The first words that come to mind when one thinks of Indian food definitely ought to be an oily samosa or vada pav and some spicy butter chicken. Even the mention of these foods makes our mouths water. However, the Telegraph reports that while the oils used in such foods can withstand varying levels of heat, when that level exceeds it can produce toxic fumes and also free radicals, which lead to cancer.

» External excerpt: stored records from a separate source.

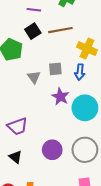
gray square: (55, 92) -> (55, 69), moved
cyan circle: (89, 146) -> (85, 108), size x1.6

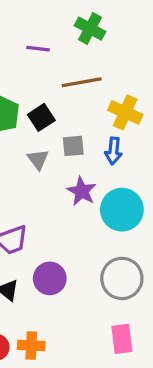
black square: (33, 31) -> (41, 117), moved
purple circle: (52, 150) -> (50, 278), moved

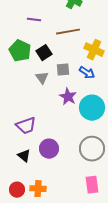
purple line: (38, 49) -> (34, 20), moved
blue arrow: (113, 151) -> (87, 73), turned -63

One of the most important cereal grains in the world today, rice is not only easy to cook but can also be used to whip a variety of flavourful dishes. However, studies suggest that microwaving rice can sometimes lead to food poisoning. The humid environment of the warm rice makes it an ideal breeding ground for food poisoning bacteria. It is best to eat cooked rice immediately after it has been prepared as leaving it for long at room temperature leads to the spores of bacteria in it to multiply, thereby leading to vomiting or diarrhoea.

Leafy greens

If you want to save your veggies to eat later, it is best to re-heat them in a pan rather than a microwave. When tossed into the microwave, the naturally occurring nitrate content in them may convert to nitrosamines, which can be carcinogenic. Also steer clear from re-heating other nitrate-rich veggies such as beetroots and turnips.

Processed meats

With more and more people turning towards processed meats, and who can really blame them, as they often provide time-saving meal options. However, as they contain a number of chemicals and preservatives, microwaving them can make those substances worse for your health. A 2007 study in the online journal Food Control found that reheating processed meats in a microwave contributes to the formation of cholesterol oxidation products (COPs), which in turn have been linked to the development of coronary heart diseases.

Master the art of microwaving

1. Always ensure that your microwave is in top working condition and that it's cleaned and wiped dry from time to time.
2. Before re-heating your food, make sure to take out the packaging. Get rid of any cling wraps or aluminium foils because they are not heat-stable at high temperatures.
3. Only use containers that are specially manufactured for use in the microwave oven.
4. It's best to divide your food into smaller portions for thorough re-heating.
5. Stir or toss the food during the re-heating process so that the temperature is even all the way through.